William Kelly is one of the more than 200 postgraduate researchers in the biological sciences at Imperial. An Oxford maths graduate, he ignored the lure of City lucre to look at how proteins interact in bakers' yeast. "I've always been interested in probability and statistics, and here you're dealing with a lot of data," he says. "It's data that needs analysing in new ways. It's exciting."

In humans, more than 20,000 genes and many more proteins are interacting in thousands of different ways. This complexity can be fascinating to untangle and also very rewarding for researchers, allowing a greater understanding of multiple-gene diseases such as cancer and autoimmune conditions.

Kelly's four-year PhD allowed him a year's initial training in the bio-sciences. He now analyses data from experiments on proteins, looking for patterns from which to infer relationships between them.

"We didn't have systems this size until recently," he says. "Thousands of things interacting with thousands of other things. It's all very new." Not only is analysis of this data, on this scale, novel, but it opens up the possibility of developing new statistical techniques, potentially feeding back into mathematics.

Yet many postgraduates are still attracted to the thrill of more traditional bio-science research. Claire Bourke is doing a PhD at the University of Edinburgh in the immunoepidemiology of Schistosoma haematobium infections in humans, a parasitic worm that infects one-third of sub-Saharan Africans.

"It's a tricky bugger," she says. "It's very good at what it does and we don't really know how to get rid of it." Patients given drug treatment are often soon reinfected. It lives alongside patients' immune response, in the process causing bladder, liver and kidney damage, and possibly contributing to HIV and malarial infection. "It's interesting intellectually but at a human level as well," she says. "I want to do something useful."

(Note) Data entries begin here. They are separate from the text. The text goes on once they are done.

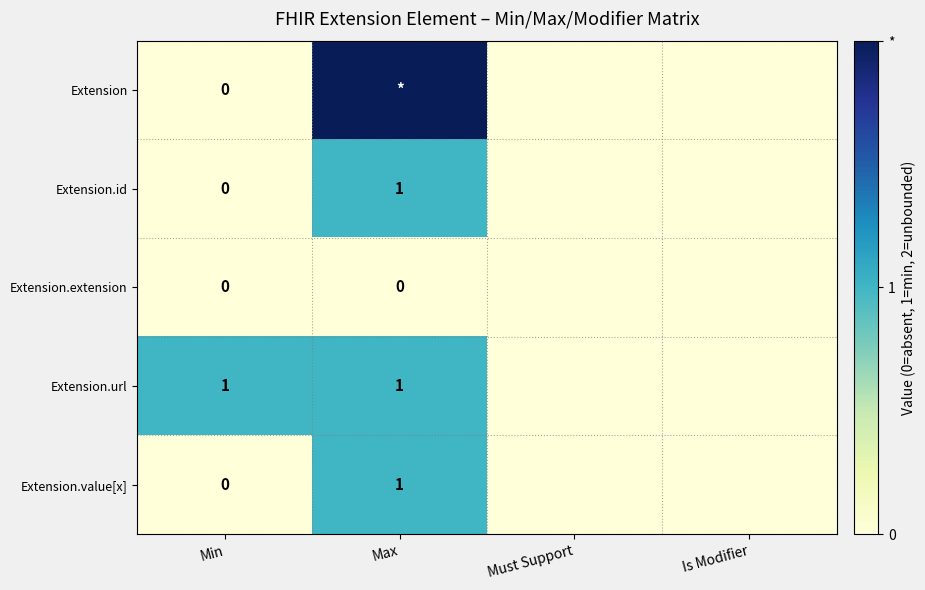

The value of Extension.value[x] at Max is 2. True or false?

False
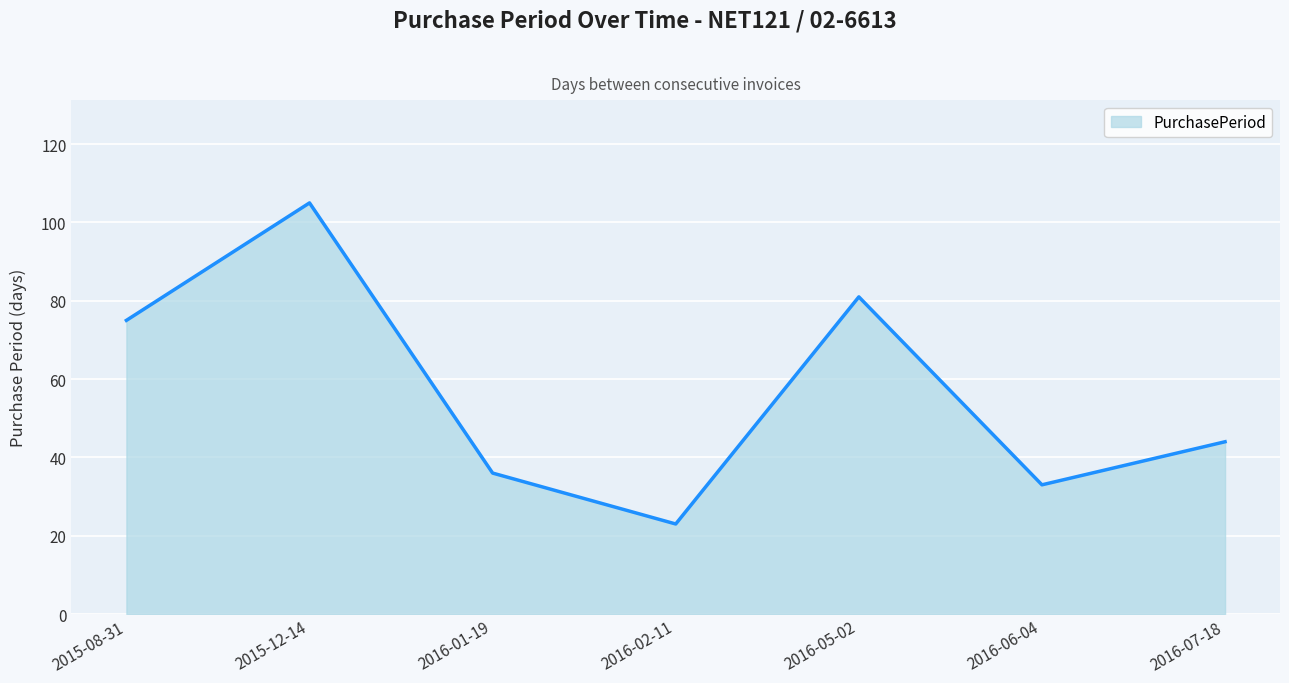

What is the difference between the values at 2016-05-02 and 2015-08-31?

6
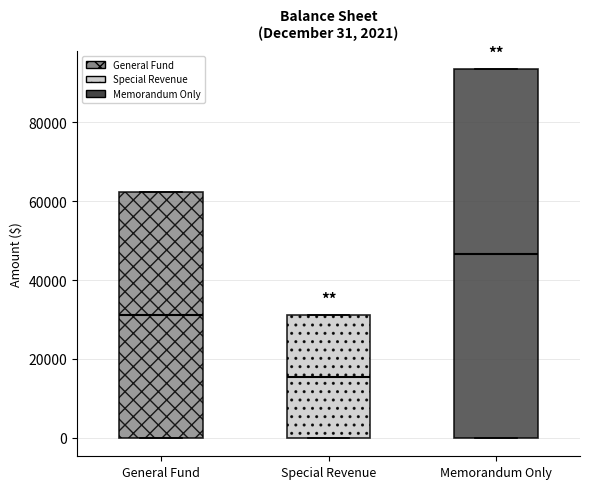

Comparing the boxes themselves (not the whiskers), which one is the tallest?

Memorandum Only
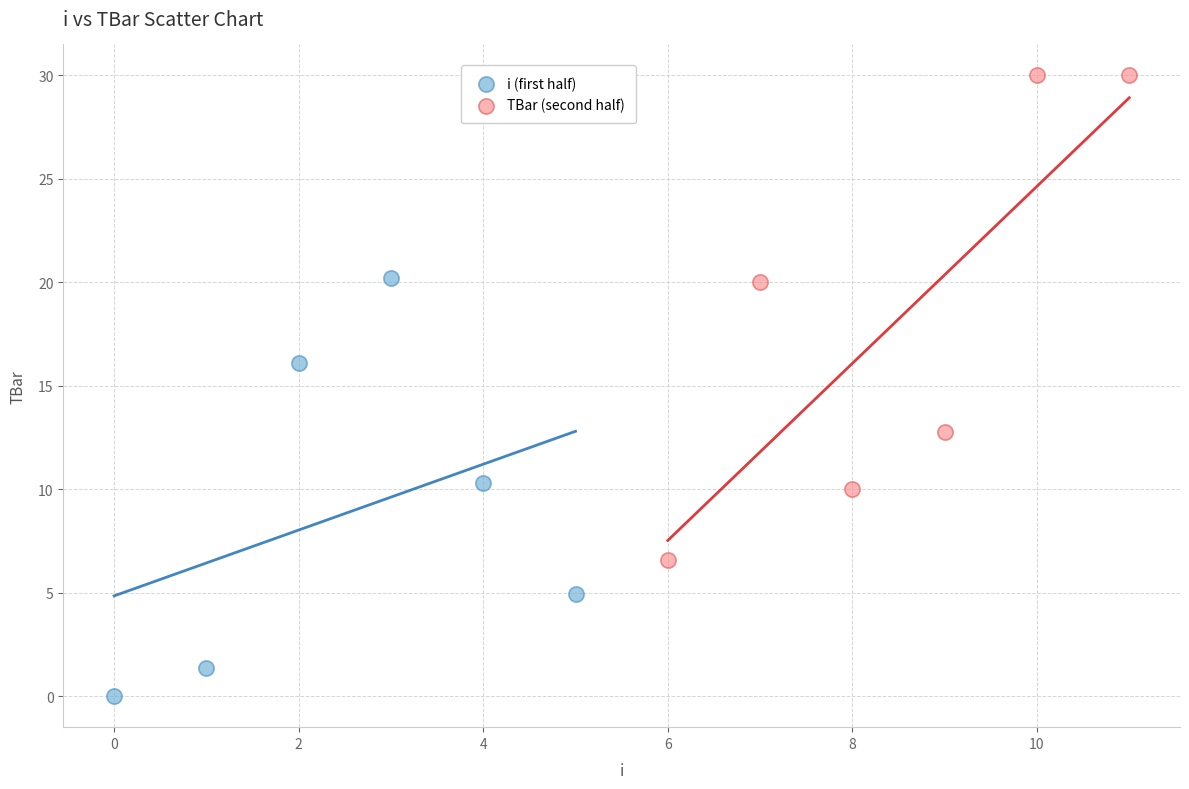

Which series reaches the minimum Y coordinate?

i (first half)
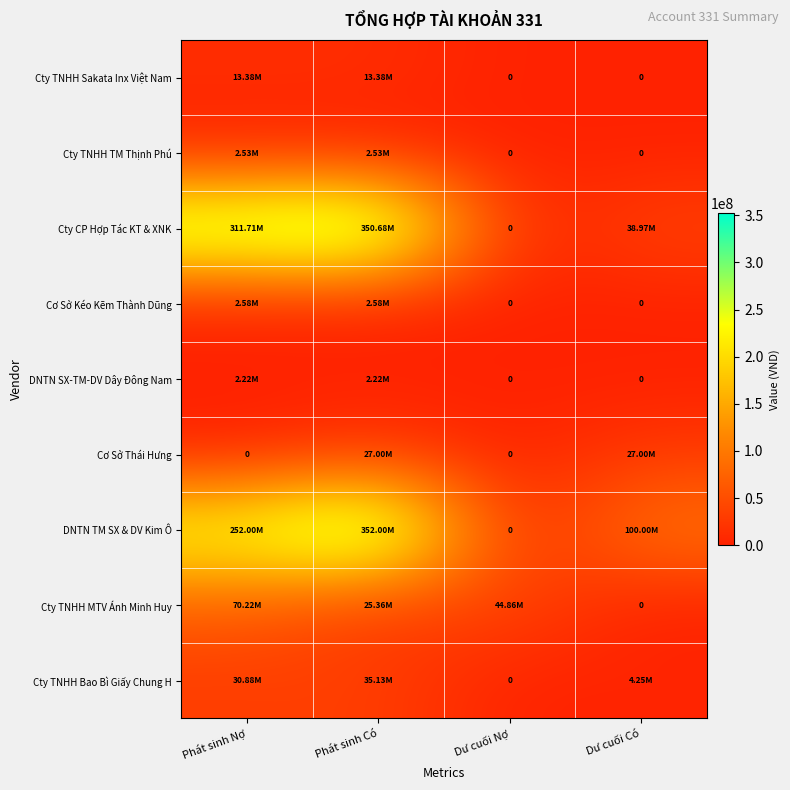

What is the highest value of the DNTN TM SX & DV Kim Ô series?

352000000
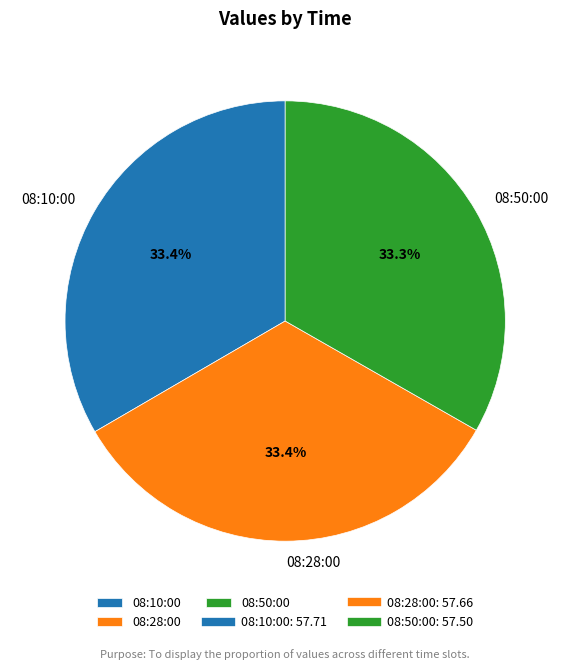

To the nearest percent, what portion does 08:28:00 represent?

33%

It is still possible to achieve similar results to the wizardry of synthetic biology by traditional means. Elizabeth Mitchell is doing her PhD at Newcastle University, engineering proteins by routine biological modification. By modifying proteins to make them bind to gold, she hopes to design a protein that can be injected into breaks or used with prosthetic limbs to help them bind better to patients' bones.

At present, the only way of doing this is with mammalian cell cultures. Mitchell's method will be cheaper and more accessible. "You're actually going to be making a difference to people's lives," she says.